Nearly all reinforcement learning models contain the same basic components: representations of each decision option or stimulus (weights, in this study), and a means to adjust those representations (typically a prediction error). Many variants of reinforcement learning models exist and could be related to behavioral and neuroimaging data, but differences between different models are typically minor and more related to the experimental paradigm than to the interpretation of model parameters and output (see Sutton and Barto, 1998, for an extensive comparison of the similarities and differences between various reinforcement learning models). The model used in the present study is of course not the only possible model that could be applied to this data set; indeed, one could propose a new model specifically designed to capture behavior in this task. However, the model used here was selected because (1) it is widely used in neuroscience to study reinforcement learning (see Montague and Berns, 2002, for a review) and (2) it has a proposed biological basis and is used to investigate neuroanatomical correlates of reinforcement learning and decision-making (Schultz et al., 1997; Barraclough et al., 2004; Montague et al., 2004). Typical uses of such models typically involve passive learning (Seymour et al., 2004) or very simple decision-making situations in which one response is optimal and another suboptimal (O’Doherty et al., 2004). The fact that this simple reinforcement learning model is capable of modeling behavior and brain activity during more complex situations that involve risk and uncertainty with no optimal response is a strength of the reinforcement learning model approach to understanding dynamic changes in brain activity.
This work was supported by an Extramural Research Grant from the Institute for Research on Pathological Gambling and Related Disorders. The author thanks Charan Ranganath and Chris Moore for their help.
Conflict of Interest
1 It would be ideal to separate the hemodynamic response from the decision and feedback phases of the trial, as prediction errors may be differentially represented during these phases.
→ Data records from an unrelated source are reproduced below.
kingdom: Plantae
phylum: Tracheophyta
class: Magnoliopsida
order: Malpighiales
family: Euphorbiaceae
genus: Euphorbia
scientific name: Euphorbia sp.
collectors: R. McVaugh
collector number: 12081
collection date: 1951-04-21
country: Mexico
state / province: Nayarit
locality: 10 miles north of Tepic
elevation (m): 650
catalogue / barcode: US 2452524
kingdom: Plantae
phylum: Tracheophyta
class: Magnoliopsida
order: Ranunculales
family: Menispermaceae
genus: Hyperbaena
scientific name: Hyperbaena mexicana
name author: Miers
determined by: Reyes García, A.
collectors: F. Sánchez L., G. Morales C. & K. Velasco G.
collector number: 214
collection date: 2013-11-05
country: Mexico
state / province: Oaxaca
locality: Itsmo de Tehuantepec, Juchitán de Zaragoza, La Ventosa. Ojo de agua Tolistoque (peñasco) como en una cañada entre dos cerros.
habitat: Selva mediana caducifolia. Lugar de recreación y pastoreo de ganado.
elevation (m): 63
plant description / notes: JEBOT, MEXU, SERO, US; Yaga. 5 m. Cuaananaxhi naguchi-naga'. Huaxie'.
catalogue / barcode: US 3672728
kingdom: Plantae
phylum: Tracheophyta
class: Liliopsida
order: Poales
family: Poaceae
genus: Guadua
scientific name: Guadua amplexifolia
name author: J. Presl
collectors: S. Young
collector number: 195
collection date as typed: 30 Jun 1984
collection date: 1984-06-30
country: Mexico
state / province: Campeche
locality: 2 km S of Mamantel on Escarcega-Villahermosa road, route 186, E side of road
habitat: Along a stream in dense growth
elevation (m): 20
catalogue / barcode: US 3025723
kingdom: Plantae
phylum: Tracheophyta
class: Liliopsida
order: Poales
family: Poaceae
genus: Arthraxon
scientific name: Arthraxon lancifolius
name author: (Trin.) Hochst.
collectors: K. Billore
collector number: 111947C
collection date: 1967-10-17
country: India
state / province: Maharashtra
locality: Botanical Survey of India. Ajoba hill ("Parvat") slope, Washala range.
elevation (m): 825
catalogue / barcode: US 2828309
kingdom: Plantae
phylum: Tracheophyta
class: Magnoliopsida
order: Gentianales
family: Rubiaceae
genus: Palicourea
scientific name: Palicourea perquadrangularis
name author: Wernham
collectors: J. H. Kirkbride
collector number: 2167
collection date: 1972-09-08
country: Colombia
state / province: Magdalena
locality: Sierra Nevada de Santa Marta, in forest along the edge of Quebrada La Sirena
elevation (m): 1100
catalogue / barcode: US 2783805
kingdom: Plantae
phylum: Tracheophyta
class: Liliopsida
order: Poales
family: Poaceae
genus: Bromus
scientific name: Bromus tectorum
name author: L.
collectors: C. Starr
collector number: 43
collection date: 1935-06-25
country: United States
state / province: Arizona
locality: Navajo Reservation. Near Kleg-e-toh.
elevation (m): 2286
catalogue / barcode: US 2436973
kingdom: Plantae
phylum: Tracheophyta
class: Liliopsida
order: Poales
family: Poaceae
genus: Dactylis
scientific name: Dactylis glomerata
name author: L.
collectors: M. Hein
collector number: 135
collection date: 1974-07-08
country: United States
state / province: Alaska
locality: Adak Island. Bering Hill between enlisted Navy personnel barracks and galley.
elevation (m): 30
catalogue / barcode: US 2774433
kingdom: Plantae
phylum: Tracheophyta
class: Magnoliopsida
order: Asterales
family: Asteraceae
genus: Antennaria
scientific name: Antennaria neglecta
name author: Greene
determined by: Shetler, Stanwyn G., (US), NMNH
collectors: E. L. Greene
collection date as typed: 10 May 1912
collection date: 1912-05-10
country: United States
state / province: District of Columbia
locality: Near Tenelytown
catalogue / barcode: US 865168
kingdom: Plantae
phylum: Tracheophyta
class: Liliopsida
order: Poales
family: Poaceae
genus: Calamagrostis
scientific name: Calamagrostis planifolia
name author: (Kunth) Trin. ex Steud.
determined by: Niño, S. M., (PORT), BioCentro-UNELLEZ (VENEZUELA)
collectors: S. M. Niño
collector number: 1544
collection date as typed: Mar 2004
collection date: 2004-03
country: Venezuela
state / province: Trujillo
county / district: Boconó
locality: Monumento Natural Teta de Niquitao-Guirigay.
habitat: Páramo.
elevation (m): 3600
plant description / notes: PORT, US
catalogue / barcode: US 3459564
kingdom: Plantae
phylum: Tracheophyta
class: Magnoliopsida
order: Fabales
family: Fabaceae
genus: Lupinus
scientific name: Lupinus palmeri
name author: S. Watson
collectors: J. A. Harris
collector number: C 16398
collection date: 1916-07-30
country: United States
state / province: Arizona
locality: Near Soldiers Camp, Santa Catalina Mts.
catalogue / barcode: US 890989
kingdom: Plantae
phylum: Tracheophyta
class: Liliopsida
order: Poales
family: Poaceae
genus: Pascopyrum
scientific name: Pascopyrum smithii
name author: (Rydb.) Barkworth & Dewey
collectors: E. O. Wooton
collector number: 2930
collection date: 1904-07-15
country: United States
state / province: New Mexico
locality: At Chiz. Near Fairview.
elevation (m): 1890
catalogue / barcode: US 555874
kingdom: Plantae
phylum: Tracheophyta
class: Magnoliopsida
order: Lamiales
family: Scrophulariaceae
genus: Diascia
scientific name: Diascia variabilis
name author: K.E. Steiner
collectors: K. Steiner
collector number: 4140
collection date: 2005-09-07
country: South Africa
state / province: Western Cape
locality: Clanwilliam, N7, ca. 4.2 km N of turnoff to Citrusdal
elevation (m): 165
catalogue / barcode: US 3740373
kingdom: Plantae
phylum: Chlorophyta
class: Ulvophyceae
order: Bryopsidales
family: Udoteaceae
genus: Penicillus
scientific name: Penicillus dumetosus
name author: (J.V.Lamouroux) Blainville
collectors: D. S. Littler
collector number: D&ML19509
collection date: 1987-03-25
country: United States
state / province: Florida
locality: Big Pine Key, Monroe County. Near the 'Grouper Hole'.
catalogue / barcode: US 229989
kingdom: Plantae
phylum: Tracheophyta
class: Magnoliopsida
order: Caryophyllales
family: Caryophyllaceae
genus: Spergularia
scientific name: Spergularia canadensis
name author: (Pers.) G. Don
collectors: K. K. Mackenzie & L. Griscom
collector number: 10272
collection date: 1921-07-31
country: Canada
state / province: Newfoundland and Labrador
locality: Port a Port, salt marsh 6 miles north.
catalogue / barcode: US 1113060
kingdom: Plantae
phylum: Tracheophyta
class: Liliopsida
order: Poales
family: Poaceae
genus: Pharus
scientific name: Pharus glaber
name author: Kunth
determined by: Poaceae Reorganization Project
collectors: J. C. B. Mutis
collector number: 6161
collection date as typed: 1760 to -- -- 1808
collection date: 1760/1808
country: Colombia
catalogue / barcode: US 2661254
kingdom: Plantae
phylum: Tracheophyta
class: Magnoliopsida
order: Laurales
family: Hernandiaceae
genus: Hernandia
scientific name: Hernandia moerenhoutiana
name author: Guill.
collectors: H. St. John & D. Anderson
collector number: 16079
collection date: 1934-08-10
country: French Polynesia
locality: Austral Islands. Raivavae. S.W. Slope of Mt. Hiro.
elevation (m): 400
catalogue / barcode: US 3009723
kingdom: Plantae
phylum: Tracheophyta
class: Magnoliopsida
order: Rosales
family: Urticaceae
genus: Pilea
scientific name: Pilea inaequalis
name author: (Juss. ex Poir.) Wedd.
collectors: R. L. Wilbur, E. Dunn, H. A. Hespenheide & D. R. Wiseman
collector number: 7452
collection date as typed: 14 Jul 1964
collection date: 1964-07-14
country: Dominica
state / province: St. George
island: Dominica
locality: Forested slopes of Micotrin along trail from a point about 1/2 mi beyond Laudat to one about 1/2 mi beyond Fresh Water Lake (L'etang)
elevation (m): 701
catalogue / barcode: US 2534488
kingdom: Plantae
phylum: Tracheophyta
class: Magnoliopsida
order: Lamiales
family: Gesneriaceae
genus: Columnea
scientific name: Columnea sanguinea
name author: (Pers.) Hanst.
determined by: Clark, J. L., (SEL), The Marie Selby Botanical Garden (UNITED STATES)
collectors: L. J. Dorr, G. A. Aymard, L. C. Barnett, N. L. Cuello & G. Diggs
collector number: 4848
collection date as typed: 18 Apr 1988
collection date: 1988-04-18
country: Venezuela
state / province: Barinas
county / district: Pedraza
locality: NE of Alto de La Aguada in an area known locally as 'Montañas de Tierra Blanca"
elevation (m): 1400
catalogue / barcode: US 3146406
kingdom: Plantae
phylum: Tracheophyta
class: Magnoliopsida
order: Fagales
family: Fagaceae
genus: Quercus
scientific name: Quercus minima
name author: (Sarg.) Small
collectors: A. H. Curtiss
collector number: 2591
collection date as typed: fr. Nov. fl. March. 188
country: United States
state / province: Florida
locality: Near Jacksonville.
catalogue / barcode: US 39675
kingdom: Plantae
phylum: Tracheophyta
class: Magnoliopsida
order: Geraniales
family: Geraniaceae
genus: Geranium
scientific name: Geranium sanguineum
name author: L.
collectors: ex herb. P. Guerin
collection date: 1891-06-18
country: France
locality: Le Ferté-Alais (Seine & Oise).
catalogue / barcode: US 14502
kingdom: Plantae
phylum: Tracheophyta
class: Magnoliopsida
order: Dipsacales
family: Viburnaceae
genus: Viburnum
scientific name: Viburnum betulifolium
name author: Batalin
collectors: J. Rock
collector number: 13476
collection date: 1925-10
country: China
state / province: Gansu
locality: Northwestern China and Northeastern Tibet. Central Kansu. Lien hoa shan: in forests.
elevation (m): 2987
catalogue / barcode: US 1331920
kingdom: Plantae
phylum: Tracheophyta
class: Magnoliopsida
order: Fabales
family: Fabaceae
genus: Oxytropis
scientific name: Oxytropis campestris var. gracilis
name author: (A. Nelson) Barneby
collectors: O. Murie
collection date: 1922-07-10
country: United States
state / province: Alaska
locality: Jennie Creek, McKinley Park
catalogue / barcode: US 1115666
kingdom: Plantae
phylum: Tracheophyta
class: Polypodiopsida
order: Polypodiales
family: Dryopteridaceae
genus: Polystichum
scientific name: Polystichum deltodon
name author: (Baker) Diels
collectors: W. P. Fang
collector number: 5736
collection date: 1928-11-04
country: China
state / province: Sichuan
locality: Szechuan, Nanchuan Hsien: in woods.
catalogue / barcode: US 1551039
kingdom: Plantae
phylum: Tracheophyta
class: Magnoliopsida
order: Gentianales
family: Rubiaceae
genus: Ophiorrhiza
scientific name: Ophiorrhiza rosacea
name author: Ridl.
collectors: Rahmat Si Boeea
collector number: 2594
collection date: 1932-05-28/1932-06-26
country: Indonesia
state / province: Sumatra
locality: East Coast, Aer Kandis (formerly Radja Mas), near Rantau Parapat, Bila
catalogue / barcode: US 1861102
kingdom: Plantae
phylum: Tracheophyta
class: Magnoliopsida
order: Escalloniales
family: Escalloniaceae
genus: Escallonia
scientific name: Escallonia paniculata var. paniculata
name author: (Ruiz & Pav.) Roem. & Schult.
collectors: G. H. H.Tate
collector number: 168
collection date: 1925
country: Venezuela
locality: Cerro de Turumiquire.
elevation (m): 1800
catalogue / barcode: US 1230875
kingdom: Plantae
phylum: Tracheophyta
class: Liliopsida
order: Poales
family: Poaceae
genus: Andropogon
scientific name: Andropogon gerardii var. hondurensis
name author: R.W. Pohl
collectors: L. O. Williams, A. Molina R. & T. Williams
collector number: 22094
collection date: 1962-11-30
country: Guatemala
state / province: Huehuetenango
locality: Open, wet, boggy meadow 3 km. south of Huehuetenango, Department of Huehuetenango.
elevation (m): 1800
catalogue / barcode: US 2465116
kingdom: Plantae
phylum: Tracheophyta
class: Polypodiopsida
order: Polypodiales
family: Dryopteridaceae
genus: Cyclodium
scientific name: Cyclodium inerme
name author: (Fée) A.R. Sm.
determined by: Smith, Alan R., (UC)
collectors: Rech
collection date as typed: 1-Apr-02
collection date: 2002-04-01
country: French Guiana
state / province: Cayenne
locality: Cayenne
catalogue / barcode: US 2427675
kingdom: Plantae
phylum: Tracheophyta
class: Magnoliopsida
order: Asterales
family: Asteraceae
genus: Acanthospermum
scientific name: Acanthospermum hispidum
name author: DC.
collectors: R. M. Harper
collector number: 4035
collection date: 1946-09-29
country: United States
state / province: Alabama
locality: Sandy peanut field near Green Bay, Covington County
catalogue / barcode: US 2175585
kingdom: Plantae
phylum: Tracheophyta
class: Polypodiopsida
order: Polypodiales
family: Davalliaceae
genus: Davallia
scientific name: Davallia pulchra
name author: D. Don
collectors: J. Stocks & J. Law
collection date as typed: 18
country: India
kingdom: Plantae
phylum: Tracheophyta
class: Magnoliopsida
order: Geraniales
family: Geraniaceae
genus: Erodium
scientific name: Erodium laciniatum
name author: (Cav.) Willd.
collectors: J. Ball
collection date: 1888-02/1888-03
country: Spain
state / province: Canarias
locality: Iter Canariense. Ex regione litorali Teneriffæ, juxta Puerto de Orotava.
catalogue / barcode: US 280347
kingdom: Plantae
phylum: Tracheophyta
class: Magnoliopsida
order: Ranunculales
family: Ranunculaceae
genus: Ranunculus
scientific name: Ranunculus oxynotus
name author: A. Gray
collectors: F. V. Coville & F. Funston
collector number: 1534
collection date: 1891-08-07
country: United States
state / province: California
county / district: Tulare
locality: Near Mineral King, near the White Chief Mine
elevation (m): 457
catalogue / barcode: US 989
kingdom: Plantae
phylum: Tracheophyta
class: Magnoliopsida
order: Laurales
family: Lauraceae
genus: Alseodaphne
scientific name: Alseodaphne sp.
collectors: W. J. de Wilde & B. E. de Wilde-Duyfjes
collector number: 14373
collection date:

Unfortunately, the rapid event-related design combined with the sluggishness of the hemodynamic response precludes such a distinction from the present analyses. Thus, each trial was treated as a single event.
2 This relationship could not be explained by the use of a win/stay–lose/switch strategy, because the probability of using this strategy did not correlate with any of the learning parameters (all P > 0.05), nor did it correlate with activation in any of the regions identified in this analysis (all P > 0.5).